U.S. preorders delayed: Tariffs from the Trump administration forced Nintendo to pause preorders for now.
Top new games announced: Mario Kart World, Donkey Kong Bananza, Metroid Prime 4, and The Duskbloods are launch highlights.
GameCube classics return: Wind Waker, F-Zero GX, and Soulcalibur II are coming to Switch Online.
New social features: GameChat lets you voice and video chat with friends using a new camera accessory.
Some games now cost up to $80: Fans are frustrated with premium pricing—even for remastered titles.
Limited Mario Kart bundle for $499: Comes with the console and game, but only available through fall.
Our vision
Nintendo is doubling down on performance, nostalgia, and social gaming with the Switch 2—but it’s also pushing the price ceiling. While fans are excited for the hardware and game lineup, the steeper cost of entry may shape how widely this generation catches on. The success of Switch 2 could depend on whether the value feels worth it beyond the hype.
Check out MKBHD’s review of the Switch 2:
At a glance
Time-gated social site: seven39 only works 7:39–10:39PM ET daily.
No endless scroll: Chronological feed, 200-character limit, no ads or reposts.
Old-school internet vibes: Feels like a retro forum with anonymous, friendly users.
Community still small: About 3,000 users, with activity varying night to night.
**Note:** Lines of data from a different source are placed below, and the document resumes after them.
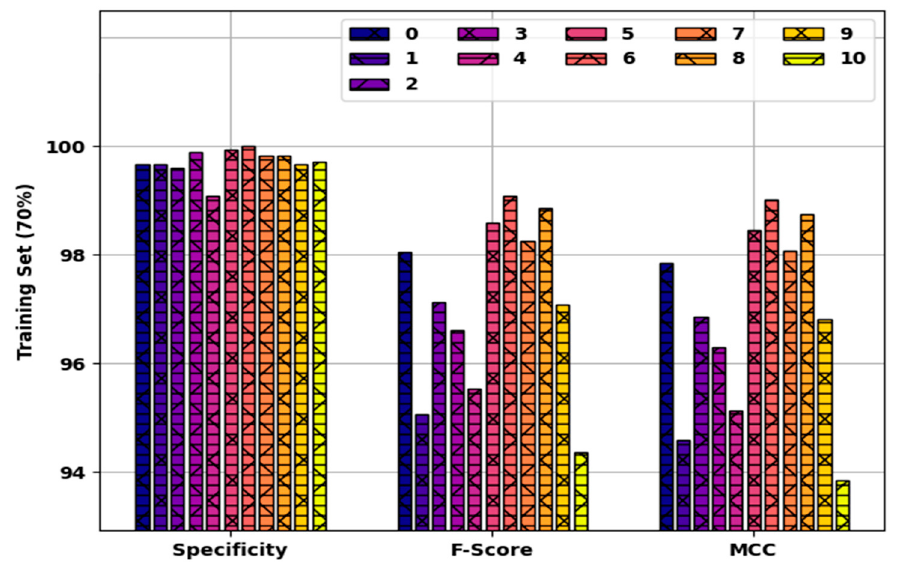
Figure 5. Acc y , Prec n , and reca l analysis of SFODLD-SAC technique on 70% of TRS for classes 0–10. Figure 5. 𝐴𝑐𝑐 (cid:3052) , 𝑃𝑟𝑒𝑐 (cid:3041) , and 𝑟𝑒𝑐𝑎 (cid:3039) analysis of SFODLD-SAC technique on 70% of TRS for classes 0–10.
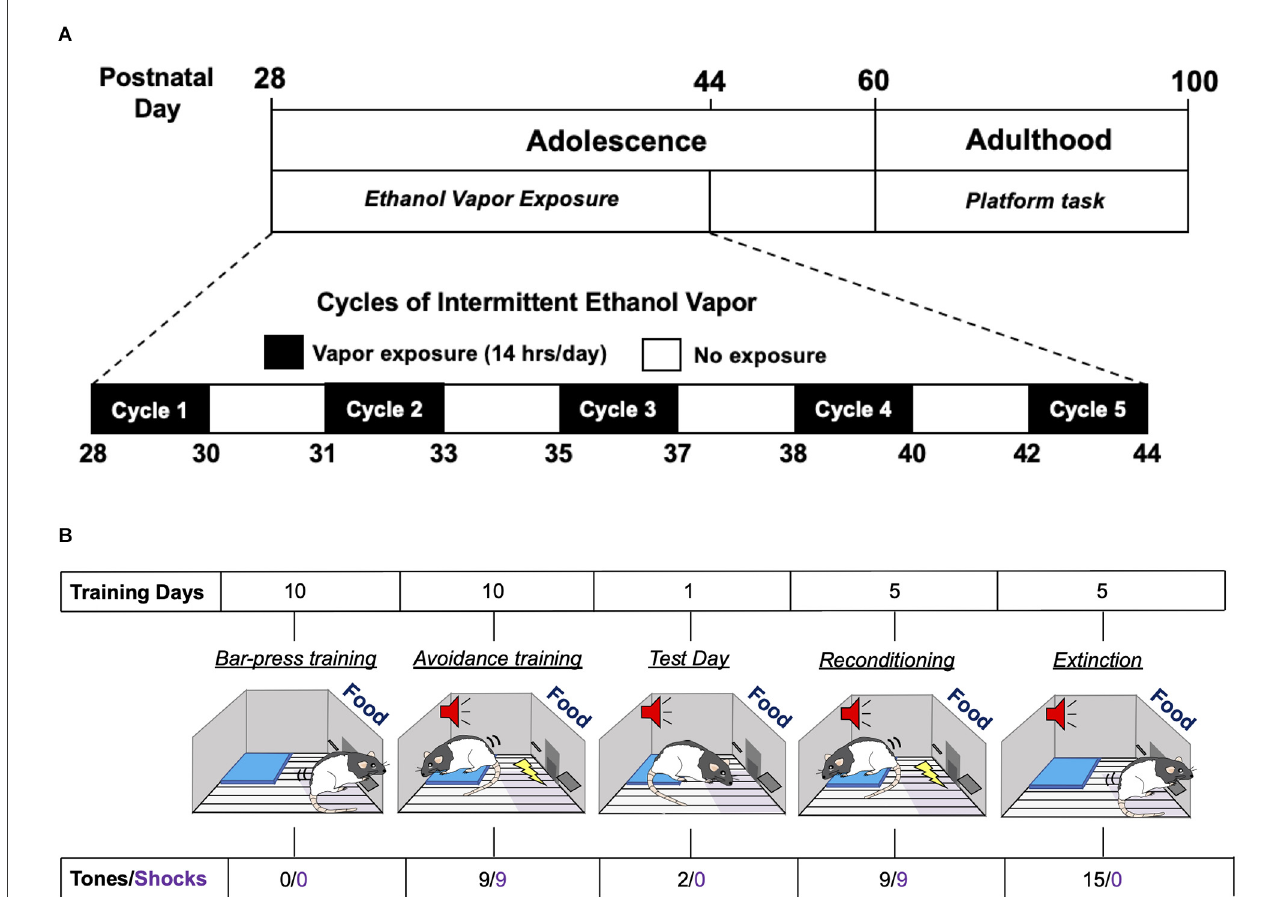
FIGURE1 Experimental time-line of adolescent intermittent ethanol exposure and the platform-mediated avoidance task. (A) Schematic depiction of the daily sequence of adolescent intermittent ethanol (AIE) exposure by vapor inhalation followed by platform-media avoidance testing in adulthood. (B) Schematic depiction of the sequence for the different phases of the platform-mediated avoidance task for assessment of approach-avoidance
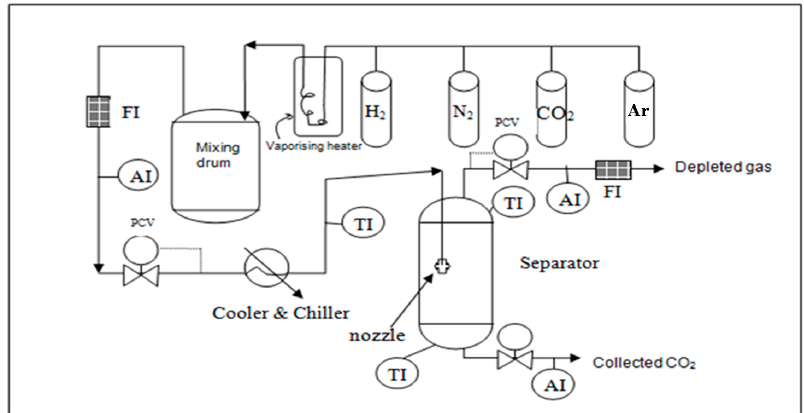
Figure 5. Laboratory pilot plant schematic (cryogenic condensation).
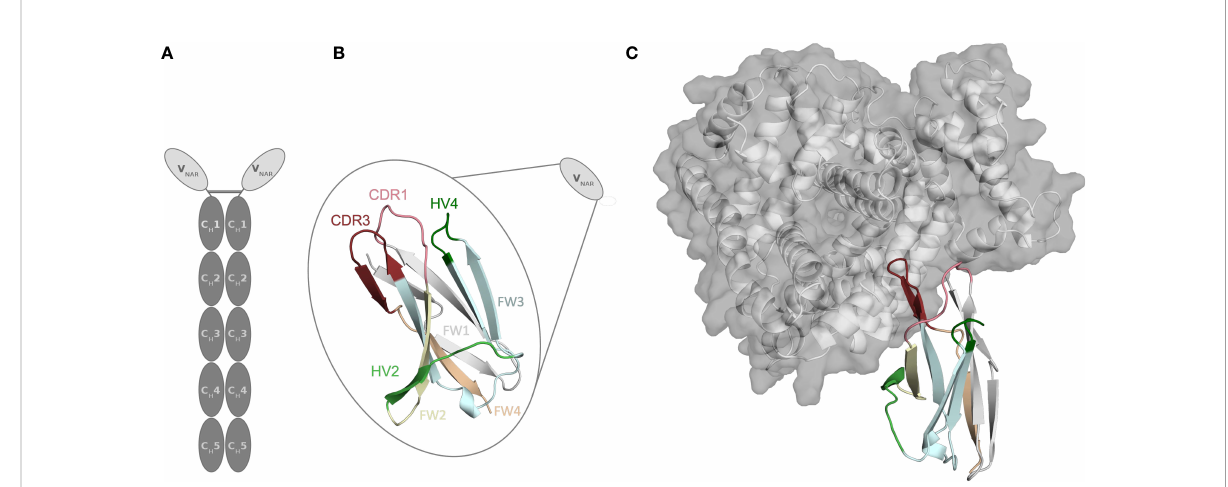
FIGURE 1 Structure of the parent E06 VNAR (PDB: 4HGK) with and without the antigen present. (A) Schematic representation of a new antigen receptor (IgNAR). The fi ve constant domain dimers are shown in dark grey, while the variable single-domains (VNARs) are depicted in light grey. (B) Schematic and structural representation of the parent VNAR E06. The CDR1, and CDR3 loops are colored in pink and red, respectively. The FW1, FW2, FW3, and FW4 are illustrated in light grey, pale green, aquamarine, and pare orange, respectively. (C) Structure of the parent E06 VNAR in complex with the antigen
Built by one person: Mark Lyons adds features based on user feedback, but long-term support is uncertain.
Our vision
seven39 is a creative rebellion against the 24/7 attention economy, embracing a slower, more intentional digital space. In an age of algorithm fatigue and social burnout, its ‘internet curfew’ invites reflection on how we engage online. While it may remain a niche project, it suggests there’s still appetite for more human, less addictive online communities — even if they only exist for a few hours a day.